# TASK REQUIREMENTS
The number of lines in the entries below holding the word "preventa" is all that is needed here.

Dataset entries

----

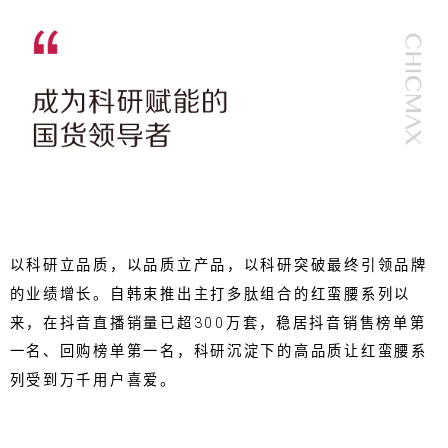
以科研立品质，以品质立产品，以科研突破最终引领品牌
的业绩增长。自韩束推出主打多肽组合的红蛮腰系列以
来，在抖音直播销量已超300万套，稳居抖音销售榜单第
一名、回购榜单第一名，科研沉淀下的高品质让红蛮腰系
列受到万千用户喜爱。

----

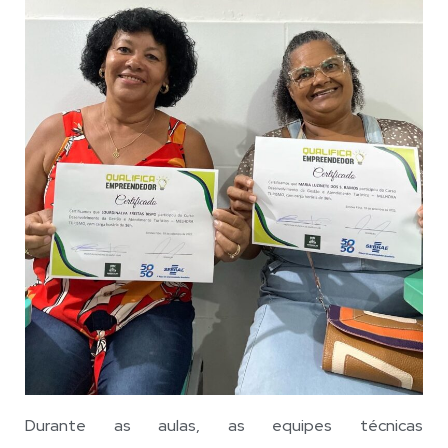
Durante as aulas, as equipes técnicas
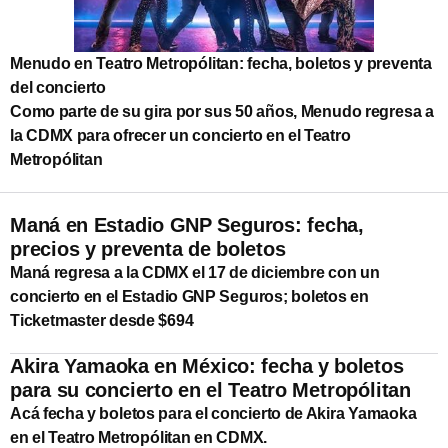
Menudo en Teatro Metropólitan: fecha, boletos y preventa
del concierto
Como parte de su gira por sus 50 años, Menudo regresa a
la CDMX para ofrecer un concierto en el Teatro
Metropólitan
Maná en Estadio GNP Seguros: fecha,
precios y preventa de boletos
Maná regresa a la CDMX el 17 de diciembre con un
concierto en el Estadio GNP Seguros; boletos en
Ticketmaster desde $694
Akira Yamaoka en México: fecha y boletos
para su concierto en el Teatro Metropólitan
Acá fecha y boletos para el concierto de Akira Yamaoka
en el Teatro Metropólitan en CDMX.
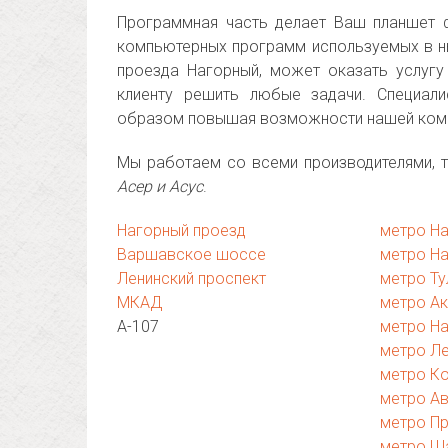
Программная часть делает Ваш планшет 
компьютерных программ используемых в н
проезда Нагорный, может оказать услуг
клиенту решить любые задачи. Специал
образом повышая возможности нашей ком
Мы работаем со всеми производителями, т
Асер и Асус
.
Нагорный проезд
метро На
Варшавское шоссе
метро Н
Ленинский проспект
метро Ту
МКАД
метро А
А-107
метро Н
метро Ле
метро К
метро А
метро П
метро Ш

----

# TASK RESPONSE
2